部屋が壊れそうな程の怒気だったが、アークも怒りを噴出させた
「最初に見たく無いもの見せたのはお前だろうが!!!!!!」
シャドウは恐ろしい物を見た。こんな所で聖国の王と魔族の王が争ったら城が壊れてしまう。
「へ、陛下! 騎士団長! 起きて下さい! 助けて」
シャドウがいくら揺すろうと、皇帝も騎士団長も起きてはくれなかった。だが、皇帝は悲しい夢を見ているようだが騎士団長は普通に寝ているようだったので、もしかしたら起きるかもしれないと思い頬を2、3回叩いた。
「うぅん……何? 俺、実は枕変わるとあんまり寝れないタイプで……もう少し寝かせて……」
「騎士団長!! そんな場合じゃないんですよ!! 城が、壊れます!!!」
「ああ……もう」
ジェドは寝ぼけたように起き上がりだし、オペラとアークの方へ歩いた。
「あっ、騎士団長?」
ジェドに肩を叩かれて2人は思わず振り向く。
「えっ」
「えっ」
「お前ら……うるせえ」
そう言うとジェドは両者の頭にゲンコツを落とした。
静まり返る室内。痛みに苦悶する2人。ジェドは静かになったのを確認するとソファで寝始めた。
「あの……えっと……」
いち早く我に返ったオペラは移動魔法を描き足元から消えていく。
頭を押さえながら忌々しいその男を見た。やはり、またしても彼がオペラの邪魔をしたのだ。
「やっぱり……あなたが1番邪魔なのよ……」
恨み言を残しながら聖国の女王は消えた。
ジェドは起きたら一切覚えていないだろうが、オペラの恨みを何故か1番買ってしまっていた。
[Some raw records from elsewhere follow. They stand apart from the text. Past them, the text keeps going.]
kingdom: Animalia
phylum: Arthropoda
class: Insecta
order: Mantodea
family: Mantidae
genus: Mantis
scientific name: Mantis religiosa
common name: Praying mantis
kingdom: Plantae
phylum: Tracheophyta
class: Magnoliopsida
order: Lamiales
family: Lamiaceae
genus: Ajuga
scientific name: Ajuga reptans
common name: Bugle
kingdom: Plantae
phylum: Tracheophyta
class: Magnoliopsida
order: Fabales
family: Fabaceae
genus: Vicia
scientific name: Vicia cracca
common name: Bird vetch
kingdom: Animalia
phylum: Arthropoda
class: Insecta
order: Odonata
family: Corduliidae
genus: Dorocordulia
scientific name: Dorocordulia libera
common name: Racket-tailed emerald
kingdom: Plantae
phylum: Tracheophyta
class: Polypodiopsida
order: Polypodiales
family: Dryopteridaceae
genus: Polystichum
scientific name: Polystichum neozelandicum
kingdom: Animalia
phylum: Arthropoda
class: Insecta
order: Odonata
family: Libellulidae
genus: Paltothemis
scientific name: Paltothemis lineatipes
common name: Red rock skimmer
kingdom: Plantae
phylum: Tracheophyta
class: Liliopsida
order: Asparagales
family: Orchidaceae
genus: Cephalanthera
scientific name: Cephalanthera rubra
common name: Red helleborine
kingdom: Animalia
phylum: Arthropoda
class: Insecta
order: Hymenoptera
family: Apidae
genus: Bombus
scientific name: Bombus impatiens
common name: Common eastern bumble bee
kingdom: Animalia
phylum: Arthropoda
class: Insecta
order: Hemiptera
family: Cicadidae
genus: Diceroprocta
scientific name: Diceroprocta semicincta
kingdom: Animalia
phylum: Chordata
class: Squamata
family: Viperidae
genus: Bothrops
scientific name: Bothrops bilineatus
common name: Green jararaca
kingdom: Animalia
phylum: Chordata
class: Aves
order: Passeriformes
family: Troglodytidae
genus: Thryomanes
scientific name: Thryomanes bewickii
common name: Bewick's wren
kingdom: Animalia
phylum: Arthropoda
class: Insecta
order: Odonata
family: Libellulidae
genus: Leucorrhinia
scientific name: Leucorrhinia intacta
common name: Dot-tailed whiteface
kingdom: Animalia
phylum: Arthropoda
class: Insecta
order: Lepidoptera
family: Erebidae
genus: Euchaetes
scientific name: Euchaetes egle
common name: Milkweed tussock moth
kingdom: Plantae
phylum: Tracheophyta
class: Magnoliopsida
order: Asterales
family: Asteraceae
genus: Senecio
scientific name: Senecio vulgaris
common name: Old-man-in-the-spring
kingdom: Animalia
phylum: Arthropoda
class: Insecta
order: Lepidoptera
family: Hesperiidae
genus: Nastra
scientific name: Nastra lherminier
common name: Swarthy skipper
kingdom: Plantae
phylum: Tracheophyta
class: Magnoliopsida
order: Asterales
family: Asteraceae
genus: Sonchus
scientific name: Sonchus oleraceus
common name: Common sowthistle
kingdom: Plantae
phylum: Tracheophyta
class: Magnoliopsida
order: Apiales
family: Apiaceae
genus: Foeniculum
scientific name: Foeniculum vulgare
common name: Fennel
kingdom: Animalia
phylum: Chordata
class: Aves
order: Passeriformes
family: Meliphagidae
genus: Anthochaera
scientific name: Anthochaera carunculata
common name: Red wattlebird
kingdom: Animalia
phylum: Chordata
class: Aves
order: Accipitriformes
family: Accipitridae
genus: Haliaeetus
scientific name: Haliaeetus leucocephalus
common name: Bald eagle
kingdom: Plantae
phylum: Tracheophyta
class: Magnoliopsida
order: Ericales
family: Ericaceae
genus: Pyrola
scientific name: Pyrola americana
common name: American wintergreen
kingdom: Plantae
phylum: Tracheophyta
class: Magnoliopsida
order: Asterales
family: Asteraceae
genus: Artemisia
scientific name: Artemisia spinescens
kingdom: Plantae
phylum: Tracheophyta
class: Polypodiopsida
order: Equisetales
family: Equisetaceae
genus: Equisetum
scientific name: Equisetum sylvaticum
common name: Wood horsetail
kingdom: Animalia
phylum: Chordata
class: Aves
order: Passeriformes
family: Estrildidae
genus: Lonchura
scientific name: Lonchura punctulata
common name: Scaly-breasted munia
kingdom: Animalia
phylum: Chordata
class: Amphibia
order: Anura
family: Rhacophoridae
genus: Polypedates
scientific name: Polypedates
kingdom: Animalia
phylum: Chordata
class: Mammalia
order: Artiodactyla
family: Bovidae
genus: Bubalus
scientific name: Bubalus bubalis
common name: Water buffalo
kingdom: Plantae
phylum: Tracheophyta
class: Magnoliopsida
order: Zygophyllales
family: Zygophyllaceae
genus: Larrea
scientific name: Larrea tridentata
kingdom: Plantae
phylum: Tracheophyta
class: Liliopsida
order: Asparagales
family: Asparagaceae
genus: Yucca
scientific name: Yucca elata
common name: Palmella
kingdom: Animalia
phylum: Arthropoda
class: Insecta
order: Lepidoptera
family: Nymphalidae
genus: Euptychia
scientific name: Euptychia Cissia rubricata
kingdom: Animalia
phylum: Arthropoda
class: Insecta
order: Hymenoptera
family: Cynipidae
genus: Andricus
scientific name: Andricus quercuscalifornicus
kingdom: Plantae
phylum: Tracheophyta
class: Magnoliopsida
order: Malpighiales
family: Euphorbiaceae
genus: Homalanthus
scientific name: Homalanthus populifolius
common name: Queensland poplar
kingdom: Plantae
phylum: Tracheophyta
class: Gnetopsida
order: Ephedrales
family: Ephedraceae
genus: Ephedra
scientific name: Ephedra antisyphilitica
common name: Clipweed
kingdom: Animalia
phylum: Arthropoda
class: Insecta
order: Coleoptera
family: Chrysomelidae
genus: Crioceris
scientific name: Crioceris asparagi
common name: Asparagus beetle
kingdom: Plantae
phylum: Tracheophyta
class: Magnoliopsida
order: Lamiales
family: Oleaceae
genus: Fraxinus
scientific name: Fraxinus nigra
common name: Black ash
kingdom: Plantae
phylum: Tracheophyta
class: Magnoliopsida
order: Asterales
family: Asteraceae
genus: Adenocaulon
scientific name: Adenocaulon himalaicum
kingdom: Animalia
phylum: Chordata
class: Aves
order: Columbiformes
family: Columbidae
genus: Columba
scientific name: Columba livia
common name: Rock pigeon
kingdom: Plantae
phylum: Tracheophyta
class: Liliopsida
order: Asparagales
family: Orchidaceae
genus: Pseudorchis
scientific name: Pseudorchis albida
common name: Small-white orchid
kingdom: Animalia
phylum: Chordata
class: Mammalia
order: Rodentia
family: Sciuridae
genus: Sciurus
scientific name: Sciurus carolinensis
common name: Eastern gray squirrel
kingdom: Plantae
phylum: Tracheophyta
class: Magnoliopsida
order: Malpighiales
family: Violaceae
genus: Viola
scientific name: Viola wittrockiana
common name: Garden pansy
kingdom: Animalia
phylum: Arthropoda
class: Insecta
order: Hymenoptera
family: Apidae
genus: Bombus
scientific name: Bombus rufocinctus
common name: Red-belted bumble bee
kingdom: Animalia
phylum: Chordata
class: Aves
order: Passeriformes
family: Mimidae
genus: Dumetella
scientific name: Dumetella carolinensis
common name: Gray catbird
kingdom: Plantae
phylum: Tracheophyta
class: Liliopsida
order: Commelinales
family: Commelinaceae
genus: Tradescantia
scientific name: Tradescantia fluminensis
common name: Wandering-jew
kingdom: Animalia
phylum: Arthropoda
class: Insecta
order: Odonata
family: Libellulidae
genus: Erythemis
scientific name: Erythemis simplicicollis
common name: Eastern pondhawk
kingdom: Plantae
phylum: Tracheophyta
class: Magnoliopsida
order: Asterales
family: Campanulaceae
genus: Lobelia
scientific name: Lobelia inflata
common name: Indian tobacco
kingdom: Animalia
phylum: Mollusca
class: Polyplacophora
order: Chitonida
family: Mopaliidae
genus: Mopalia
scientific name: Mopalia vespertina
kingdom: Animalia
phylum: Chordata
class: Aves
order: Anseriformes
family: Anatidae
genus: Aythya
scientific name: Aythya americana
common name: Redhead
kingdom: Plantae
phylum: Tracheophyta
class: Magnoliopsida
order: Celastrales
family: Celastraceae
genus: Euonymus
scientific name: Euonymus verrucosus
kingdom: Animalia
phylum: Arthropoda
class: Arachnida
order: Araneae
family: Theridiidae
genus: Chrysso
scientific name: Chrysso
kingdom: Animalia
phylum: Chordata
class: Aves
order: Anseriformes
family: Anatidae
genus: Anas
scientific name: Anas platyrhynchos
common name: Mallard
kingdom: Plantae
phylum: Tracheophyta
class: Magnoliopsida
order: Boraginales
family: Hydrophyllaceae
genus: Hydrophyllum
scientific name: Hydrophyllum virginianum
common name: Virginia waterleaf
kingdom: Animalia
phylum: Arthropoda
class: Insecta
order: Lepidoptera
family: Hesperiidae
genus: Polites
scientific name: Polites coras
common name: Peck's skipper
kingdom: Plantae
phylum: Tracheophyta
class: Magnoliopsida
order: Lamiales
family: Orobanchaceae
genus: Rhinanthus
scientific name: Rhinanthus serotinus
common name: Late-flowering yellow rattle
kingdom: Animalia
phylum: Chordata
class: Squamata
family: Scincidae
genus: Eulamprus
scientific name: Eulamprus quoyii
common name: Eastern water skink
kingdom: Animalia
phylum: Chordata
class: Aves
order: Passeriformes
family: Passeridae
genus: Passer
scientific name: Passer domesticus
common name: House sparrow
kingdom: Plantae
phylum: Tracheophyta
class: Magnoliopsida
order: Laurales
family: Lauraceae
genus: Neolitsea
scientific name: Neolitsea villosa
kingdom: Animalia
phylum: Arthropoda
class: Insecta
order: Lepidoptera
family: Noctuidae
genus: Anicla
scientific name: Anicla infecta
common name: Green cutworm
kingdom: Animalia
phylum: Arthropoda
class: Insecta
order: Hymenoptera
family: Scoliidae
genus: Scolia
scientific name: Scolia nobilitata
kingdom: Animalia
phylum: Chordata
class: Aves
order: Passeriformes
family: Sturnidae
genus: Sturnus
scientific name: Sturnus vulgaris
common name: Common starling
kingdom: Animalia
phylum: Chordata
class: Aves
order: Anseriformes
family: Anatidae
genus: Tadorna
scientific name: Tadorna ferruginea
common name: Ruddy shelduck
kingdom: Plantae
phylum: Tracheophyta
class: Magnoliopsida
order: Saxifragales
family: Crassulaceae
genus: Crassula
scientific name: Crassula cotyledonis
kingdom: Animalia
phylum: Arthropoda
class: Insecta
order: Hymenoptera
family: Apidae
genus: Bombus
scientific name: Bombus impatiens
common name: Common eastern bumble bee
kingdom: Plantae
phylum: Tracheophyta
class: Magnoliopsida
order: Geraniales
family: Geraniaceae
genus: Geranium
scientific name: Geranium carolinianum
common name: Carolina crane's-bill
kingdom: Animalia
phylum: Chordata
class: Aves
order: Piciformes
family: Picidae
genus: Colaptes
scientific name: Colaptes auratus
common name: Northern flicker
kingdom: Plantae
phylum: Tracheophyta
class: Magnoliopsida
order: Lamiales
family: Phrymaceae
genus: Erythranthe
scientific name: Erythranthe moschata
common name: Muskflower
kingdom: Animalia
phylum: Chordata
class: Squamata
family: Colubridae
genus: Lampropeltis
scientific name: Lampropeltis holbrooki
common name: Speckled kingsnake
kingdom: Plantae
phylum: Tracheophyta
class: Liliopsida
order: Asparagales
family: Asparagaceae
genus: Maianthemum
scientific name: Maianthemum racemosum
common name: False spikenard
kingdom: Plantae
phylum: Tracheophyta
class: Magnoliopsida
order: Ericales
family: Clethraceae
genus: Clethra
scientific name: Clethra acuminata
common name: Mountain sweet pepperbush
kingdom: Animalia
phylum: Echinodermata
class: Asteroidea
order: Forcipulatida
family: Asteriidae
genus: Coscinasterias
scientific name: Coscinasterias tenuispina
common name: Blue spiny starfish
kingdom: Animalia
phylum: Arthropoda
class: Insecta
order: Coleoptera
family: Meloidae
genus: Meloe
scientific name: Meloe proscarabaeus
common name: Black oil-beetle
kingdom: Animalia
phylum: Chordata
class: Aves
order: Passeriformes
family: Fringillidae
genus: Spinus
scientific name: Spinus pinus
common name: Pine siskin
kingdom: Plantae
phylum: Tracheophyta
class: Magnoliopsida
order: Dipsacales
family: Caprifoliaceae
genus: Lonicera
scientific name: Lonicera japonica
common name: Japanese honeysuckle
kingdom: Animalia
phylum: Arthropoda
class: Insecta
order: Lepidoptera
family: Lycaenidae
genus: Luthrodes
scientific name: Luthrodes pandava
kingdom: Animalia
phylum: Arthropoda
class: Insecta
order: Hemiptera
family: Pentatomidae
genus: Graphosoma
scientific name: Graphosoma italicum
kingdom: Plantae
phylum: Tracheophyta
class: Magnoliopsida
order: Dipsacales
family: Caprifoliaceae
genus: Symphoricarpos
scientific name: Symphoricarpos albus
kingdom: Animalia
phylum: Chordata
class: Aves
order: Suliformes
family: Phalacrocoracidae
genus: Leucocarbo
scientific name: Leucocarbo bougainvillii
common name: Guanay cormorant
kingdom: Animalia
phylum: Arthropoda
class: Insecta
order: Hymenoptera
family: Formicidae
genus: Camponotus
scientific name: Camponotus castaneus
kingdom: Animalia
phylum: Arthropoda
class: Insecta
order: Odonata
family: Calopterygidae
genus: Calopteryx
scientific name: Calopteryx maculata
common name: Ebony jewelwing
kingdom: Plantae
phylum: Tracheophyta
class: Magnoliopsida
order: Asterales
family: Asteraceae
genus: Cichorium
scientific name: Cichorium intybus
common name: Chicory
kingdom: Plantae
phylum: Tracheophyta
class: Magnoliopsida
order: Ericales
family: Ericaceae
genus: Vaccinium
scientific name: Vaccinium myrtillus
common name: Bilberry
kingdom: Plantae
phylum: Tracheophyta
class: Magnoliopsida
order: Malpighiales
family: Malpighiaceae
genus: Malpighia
オペラを見送ったアークはため息をついてその場に腰を下ろした。
「こわ……正直、逃げてくれて助かった。にしても、ジェドは何で起きたんだ?」
「……私にも分かりませんが、騎士団長は辛い思い出や悪夢は無いのでしょうか……?」
2人がソファですやすやと眠るジェドを見た。枕が変わると寝れないと言っていたが、ソファの肘掛けを枕にして気持ち良さそうである。
「ま、とりあえず俺は魔王領に急いで戻り、夢に詳しそうなヤツを連れて来るから後は頼んだぞ」
「分かりました」
アークを見送ったシャドウは執務室を片付けながら皇帝にブランケットをかけた。
街中に行き、変な所で寝ちゃっている人が居ないかどうかも見回らなくてはいけないのだ。
人手が足りないので、騎士団長には早く起きて手伝ってほしいシャドウであった。